> Task instructions: Each line of the data below between the one containing "Написать директору" and the one containing "escondida ou mistificada. Para a autora, seu", both included, is to be repeated exactly. Please omit pictures.
Start of Source data
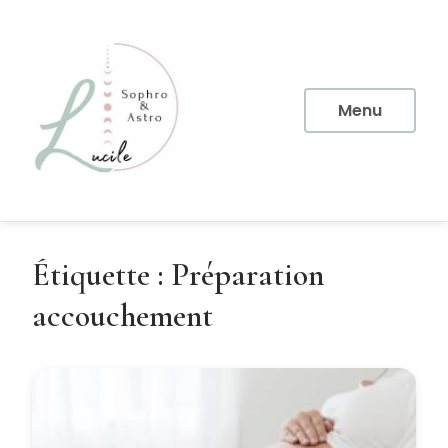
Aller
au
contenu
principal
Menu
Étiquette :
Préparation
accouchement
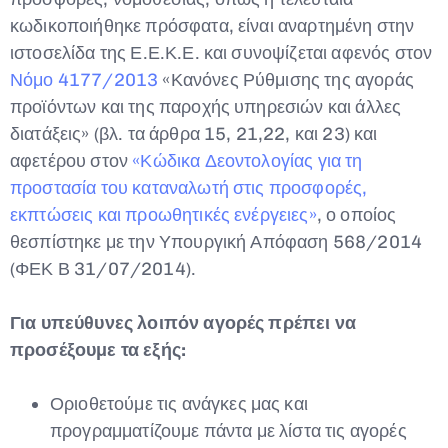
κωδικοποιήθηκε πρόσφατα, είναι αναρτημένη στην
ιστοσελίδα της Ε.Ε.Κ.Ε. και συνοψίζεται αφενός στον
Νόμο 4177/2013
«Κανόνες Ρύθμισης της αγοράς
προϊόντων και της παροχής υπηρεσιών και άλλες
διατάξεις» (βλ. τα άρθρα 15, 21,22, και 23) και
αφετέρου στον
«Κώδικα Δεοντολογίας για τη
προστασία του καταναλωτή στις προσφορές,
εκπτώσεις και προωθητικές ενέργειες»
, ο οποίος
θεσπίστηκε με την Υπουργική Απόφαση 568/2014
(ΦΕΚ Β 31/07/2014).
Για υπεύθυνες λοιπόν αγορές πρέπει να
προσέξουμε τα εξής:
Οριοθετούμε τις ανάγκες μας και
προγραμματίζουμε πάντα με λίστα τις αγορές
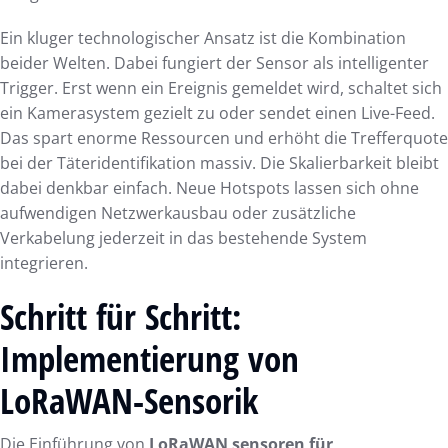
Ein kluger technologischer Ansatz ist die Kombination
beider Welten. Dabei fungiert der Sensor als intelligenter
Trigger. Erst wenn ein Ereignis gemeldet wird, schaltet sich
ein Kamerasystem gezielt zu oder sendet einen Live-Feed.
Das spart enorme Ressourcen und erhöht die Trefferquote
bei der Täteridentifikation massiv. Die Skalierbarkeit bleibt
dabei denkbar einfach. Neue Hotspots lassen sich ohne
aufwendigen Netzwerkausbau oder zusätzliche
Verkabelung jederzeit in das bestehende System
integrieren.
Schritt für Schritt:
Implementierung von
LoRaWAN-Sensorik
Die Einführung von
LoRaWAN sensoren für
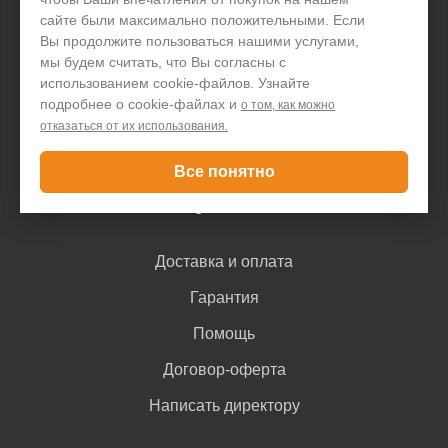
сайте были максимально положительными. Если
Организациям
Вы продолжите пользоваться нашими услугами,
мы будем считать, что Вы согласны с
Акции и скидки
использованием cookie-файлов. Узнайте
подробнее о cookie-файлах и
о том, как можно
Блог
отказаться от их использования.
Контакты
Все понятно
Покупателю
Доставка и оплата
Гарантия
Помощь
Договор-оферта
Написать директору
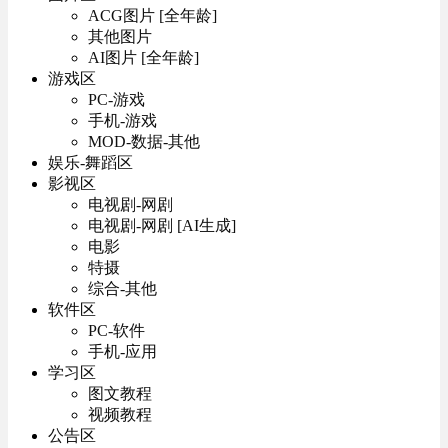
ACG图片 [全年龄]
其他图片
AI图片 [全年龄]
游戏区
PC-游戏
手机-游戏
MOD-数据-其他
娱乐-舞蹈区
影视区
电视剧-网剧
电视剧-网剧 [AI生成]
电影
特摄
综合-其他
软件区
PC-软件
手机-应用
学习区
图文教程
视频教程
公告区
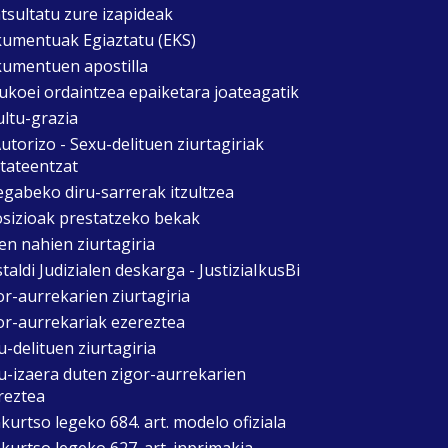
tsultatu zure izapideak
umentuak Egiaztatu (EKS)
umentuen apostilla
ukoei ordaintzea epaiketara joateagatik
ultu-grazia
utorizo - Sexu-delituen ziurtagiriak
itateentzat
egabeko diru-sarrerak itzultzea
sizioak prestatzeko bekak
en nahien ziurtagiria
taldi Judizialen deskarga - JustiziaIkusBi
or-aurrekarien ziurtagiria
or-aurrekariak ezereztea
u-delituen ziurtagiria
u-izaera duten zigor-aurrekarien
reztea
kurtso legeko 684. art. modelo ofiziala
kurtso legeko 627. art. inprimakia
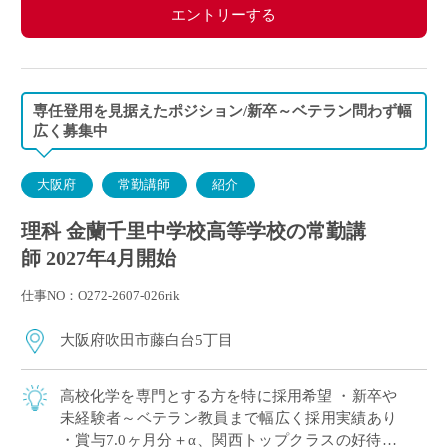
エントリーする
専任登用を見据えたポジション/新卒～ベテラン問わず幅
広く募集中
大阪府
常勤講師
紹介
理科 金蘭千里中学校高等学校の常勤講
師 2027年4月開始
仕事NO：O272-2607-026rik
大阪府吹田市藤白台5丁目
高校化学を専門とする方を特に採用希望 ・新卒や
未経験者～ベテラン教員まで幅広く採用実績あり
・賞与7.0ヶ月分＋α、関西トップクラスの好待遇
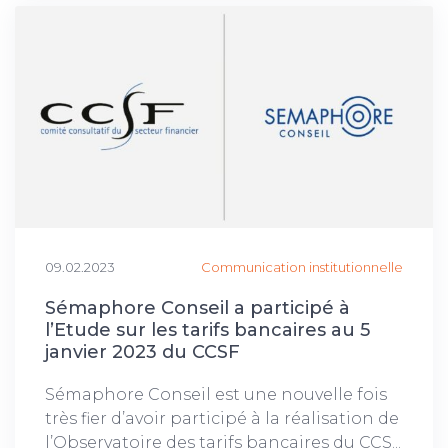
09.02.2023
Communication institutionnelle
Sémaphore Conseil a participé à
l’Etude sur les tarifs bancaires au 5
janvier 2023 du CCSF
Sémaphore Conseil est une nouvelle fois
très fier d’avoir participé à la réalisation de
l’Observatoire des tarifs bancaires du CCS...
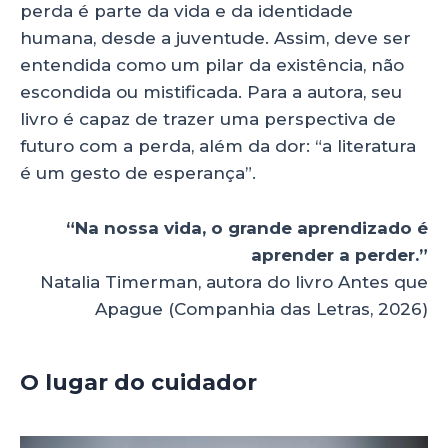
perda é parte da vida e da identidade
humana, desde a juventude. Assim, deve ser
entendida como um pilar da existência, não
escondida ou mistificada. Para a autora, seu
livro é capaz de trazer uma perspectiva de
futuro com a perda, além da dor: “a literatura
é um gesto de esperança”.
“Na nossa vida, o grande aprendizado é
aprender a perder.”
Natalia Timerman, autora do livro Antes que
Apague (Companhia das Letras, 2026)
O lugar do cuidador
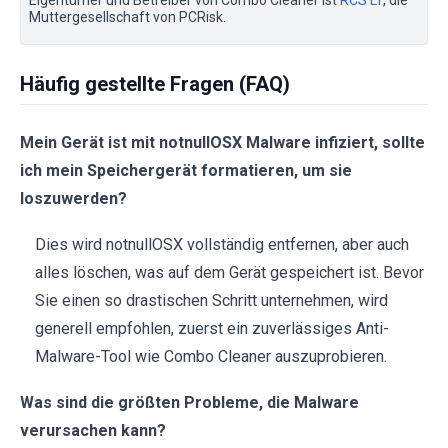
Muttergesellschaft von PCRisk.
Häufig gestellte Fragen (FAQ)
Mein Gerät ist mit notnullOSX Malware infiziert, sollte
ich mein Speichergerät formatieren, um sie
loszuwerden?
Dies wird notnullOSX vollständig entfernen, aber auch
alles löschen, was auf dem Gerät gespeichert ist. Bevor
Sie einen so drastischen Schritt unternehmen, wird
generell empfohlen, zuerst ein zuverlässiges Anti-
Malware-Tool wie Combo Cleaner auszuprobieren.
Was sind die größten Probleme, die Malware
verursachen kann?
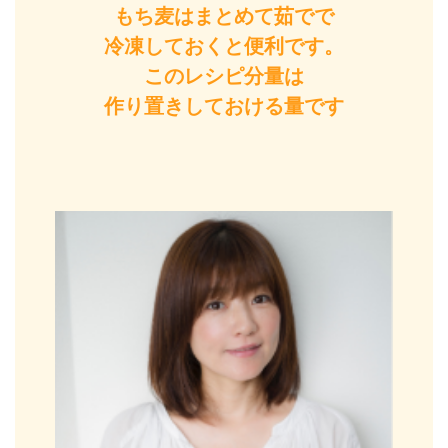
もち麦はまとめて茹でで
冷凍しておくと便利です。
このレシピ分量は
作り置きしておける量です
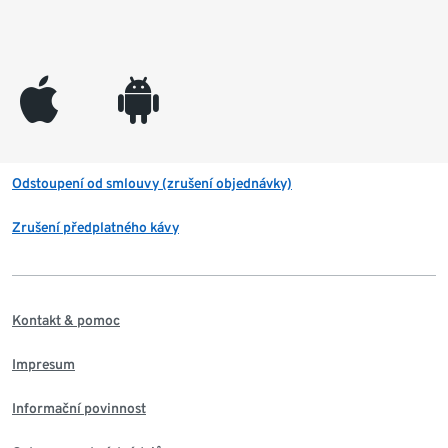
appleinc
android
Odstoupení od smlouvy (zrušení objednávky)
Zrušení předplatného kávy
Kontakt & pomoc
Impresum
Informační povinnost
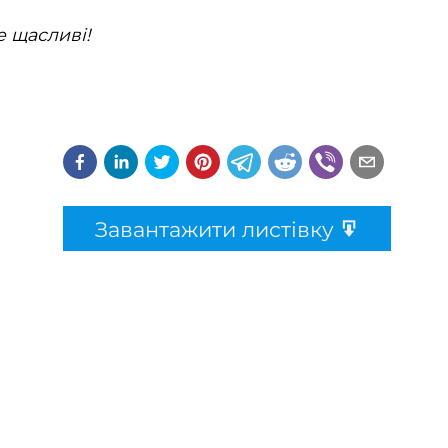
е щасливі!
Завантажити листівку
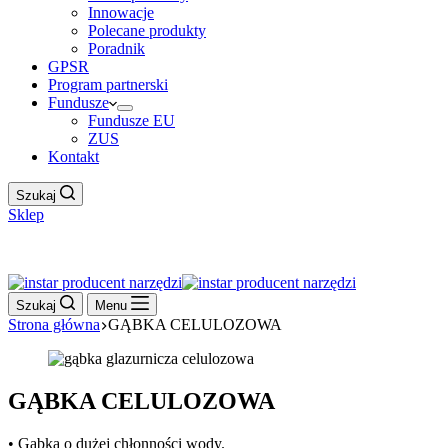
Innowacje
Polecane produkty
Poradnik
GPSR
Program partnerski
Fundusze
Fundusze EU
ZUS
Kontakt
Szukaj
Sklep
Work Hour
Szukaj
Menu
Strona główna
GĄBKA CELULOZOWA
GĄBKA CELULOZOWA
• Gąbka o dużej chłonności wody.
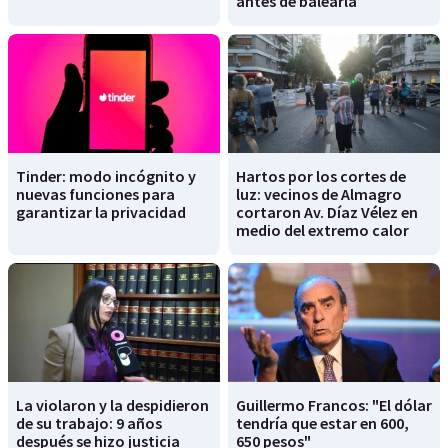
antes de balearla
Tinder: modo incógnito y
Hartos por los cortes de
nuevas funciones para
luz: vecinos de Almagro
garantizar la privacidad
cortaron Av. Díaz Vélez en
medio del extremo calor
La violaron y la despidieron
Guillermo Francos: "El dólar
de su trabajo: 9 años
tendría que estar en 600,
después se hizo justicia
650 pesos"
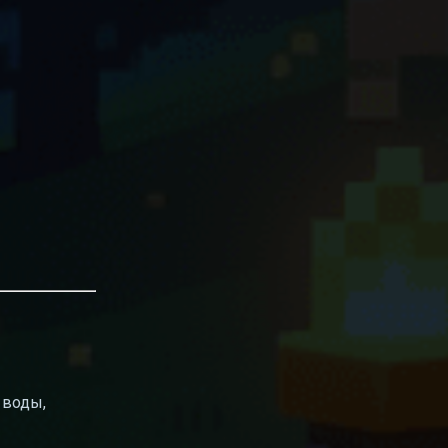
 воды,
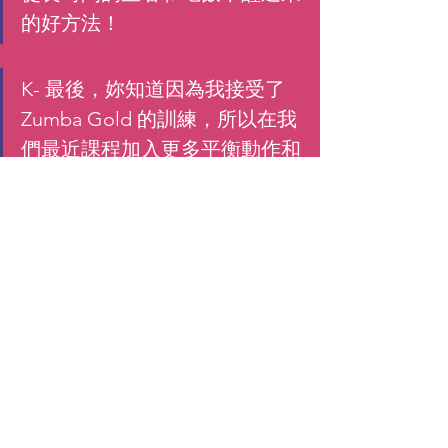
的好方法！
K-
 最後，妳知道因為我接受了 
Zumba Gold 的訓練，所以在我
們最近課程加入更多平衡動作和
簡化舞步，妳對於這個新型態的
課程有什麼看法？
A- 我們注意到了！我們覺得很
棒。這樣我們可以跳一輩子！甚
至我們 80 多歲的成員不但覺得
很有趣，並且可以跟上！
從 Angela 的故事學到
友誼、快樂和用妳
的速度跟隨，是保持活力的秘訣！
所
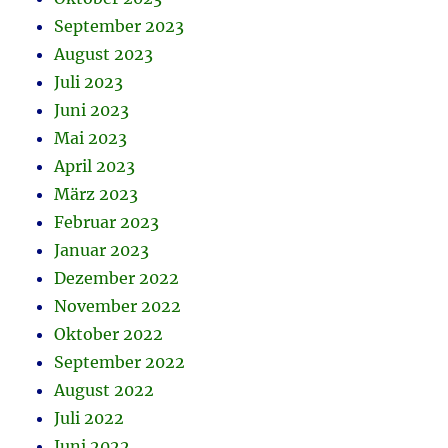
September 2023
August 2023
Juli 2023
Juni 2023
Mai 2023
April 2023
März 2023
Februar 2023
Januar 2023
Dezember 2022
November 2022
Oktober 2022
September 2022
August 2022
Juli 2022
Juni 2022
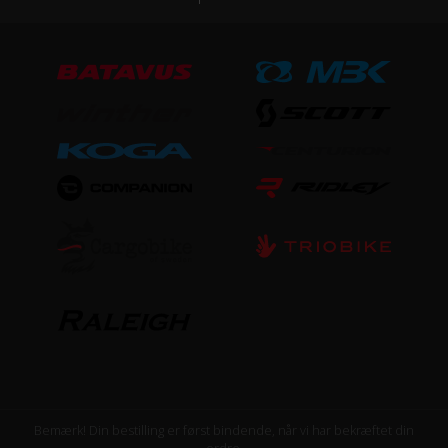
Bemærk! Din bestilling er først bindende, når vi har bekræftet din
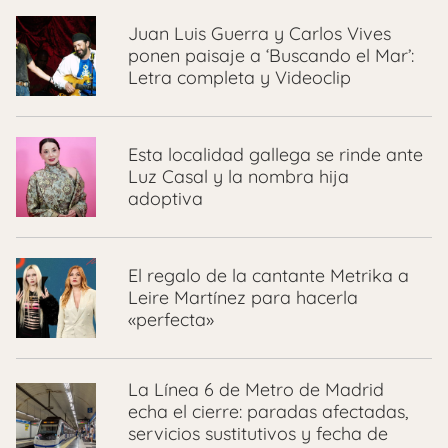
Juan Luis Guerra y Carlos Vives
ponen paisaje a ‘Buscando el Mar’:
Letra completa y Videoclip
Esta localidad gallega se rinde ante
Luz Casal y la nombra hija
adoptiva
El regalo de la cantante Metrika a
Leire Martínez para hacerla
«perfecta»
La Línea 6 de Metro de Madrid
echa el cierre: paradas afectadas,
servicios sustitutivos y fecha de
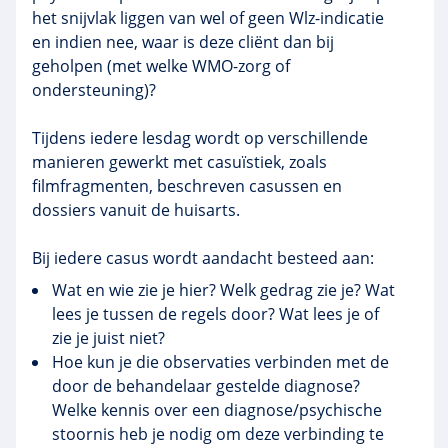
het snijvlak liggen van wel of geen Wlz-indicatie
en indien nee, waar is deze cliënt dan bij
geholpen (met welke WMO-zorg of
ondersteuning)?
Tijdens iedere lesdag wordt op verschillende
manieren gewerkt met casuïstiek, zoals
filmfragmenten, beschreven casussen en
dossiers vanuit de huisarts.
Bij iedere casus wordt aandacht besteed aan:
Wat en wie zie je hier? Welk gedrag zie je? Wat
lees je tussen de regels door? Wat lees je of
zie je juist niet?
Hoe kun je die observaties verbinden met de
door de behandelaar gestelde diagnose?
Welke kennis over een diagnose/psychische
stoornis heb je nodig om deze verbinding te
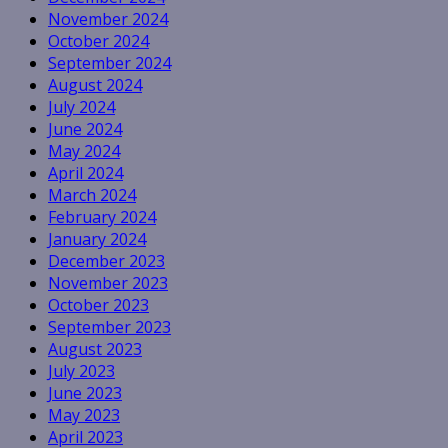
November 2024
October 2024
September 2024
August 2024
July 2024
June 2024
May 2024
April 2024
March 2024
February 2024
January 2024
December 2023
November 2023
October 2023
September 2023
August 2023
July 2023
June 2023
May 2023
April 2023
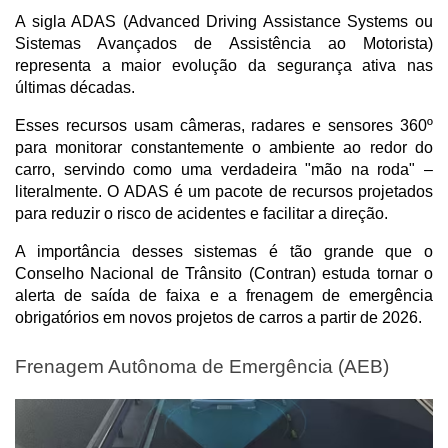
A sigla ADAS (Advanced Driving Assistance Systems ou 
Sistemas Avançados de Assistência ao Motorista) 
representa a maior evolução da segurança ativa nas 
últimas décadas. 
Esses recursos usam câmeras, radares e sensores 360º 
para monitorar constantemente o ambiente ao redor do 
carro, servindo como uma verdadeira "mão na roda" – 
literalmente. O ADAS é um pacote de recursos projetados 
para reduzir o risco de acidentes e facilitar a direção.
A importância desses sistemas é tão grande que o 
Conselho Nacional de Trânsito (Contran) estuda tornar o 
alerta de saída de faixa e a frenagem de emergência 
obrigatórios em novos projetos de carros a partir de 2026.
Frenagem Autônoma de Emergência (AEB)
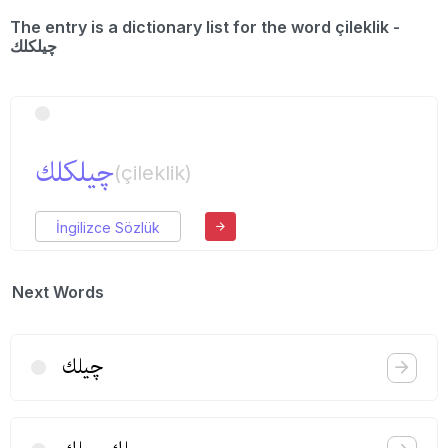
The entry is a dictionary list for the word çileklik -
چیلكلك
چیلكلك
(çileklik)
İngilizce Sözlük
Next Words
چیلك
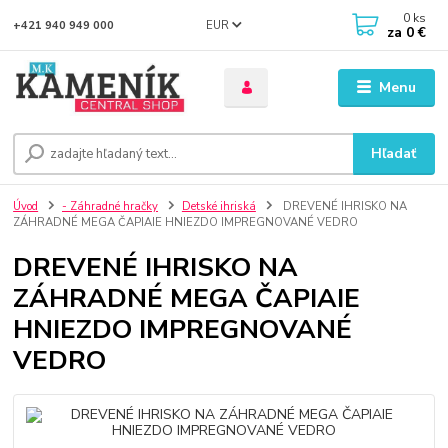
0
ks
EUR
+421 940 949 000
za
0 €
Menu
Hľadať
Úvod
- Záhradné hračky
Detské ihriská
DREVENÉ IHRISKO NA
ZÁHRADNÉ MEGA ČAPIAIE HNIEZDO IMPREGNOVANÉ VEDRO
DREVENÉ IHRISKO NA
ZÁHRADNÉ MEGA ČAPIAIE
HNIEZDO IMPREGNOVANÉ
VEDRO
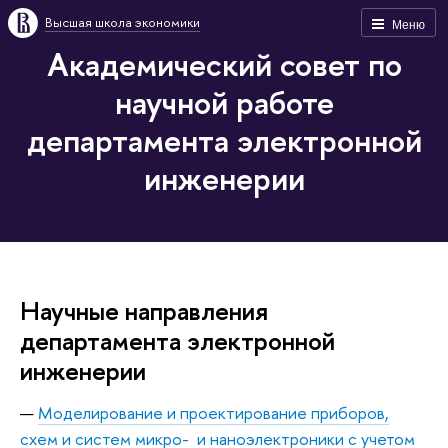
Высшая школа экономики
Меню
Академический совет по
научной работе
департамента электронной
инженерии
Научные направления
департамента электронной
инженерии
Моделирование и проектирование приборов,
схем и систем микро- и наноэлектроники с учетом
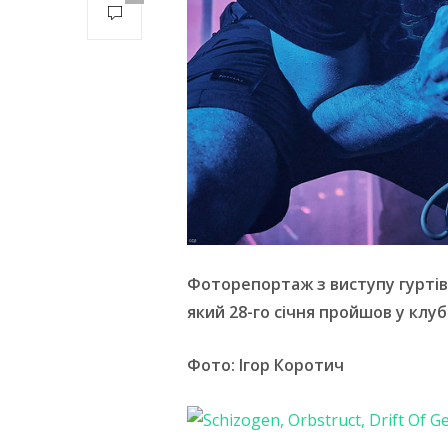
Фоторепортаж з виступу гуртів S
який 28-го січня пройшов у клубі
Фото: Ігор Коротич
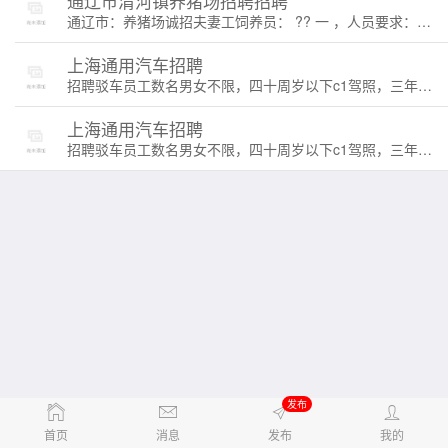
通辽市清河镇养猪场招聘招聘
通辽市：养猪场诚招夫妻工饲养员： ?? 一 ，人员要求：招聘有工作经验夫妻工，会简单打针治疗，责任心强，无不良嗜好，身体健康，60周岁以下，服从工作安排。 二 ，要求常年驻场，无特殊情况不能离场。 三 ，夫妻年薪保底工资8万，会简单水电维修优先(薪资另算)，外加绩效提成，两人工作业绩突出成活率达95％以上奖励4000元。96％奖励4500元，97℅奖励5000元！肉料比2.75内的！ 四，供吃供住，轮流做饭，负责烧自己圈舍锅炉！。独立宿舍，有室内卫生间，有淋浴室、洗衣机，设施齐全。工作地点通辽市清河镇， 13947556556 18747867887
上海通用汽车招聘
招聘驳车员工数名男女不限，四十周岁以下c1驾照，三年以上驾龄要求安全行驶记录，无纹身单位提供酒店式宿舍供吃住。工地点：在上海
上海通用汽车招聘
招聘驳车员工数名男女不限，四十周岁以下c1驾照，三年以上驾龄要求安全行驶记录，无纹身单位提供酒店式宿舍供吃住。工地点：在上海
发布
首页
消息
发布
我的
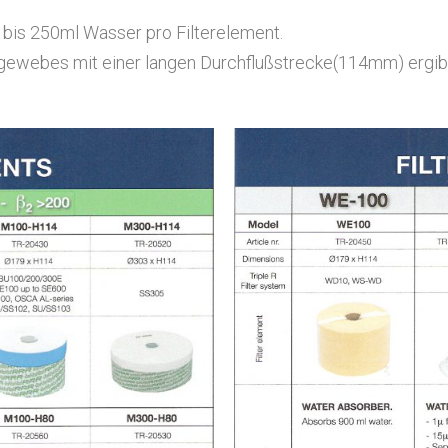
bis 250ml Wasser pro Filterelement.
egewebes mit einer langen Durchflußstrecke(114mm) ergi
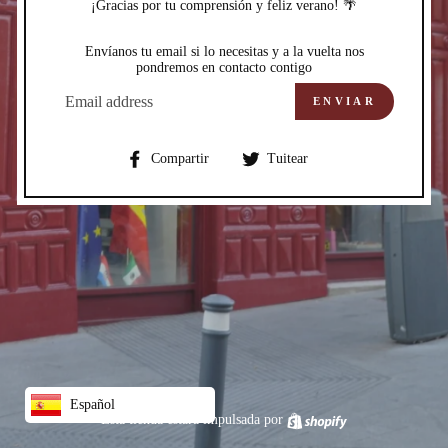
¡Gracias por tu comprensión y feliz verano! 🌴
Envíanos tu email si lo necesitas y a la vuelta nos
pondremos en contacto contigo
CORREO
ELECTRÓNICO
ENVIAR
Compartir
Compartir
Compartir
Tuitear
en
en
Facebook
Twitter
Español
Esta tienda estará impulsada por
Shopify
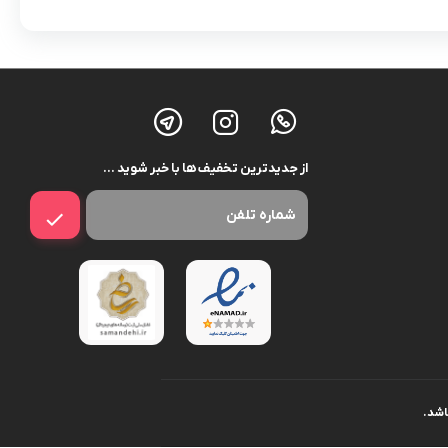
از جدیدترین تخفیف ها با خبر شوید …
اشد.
End of Source data
> Task solution:
Написать директору
ACG图片 [全年龄]
其他图片
AI图片 [全年龄]
游戏区
PC-游戏
手机-游戏
MOD-数据-其他
娱乐-舞蹈区
影视区
电视剧-网剧
电视剧-网剧 [AI生成]
电影
特摄
综合-其他
软件区
PC-软件
手机-应用
学习区
图文教程
视频教程
公告区
tsultatu zure izapideak
umentuak Egiaztatu (EKS)
umentuen apostilla
ukoei ordaintzea epaiketara joateagatik
ultu-grazia
utorizo - Sexu-delituen ziurtagiriak
itateentzat
egabeko diru-sarrerak itzultzea
sizioak prestatzeko bekak
en nahien ziurtagiria
taldi Judizialen deskarga - JustiziaIkusBi
or-aurrekarien ziurtagiria
or-aurrekariak ezereztea
u-delituen ziurtagiria
u-izaera duten zigor-aurrekarien
reztea
kurtso legeko 684. art. modelo ofiziala
kurtso legeko 627. art. inprimakia
エントリーする
専任登用を見据えたポジション/新卒～ベテラン問わず幅
広く募集中
大阪府
常勤講師
紹介
理科 金蘭千里中学校高等学校の常勤講
師 2027年4月開始
仕事NO：O272-2607-026rik
大阪府吹田市藤白台5丁目
高校化学を専門とする方を特に採用希望 ・新卒や
未経験者～ベテラン教員まで幅広く採用実績あり
・賞与7.0ヶ月分＋α、関西トップクラスの好待遇
09.02.2023
Communication institutionnelle
Sémaphore Conseil a participé à
l’Etude sur les tarifs bancaires au 5
janvier 2023 du CCSF
Sémaphore Conseil est une nouvelle fois
très fier d’avoir participé à la réalisation de
l’Observatoire des tarifs bancaires du CCS...
perda é parte da vida e da identidade
humana, desde a juventude. Assim, deve ser
entendida como um pilar da existência, não
escondida ou mistificada. Para a autora, seu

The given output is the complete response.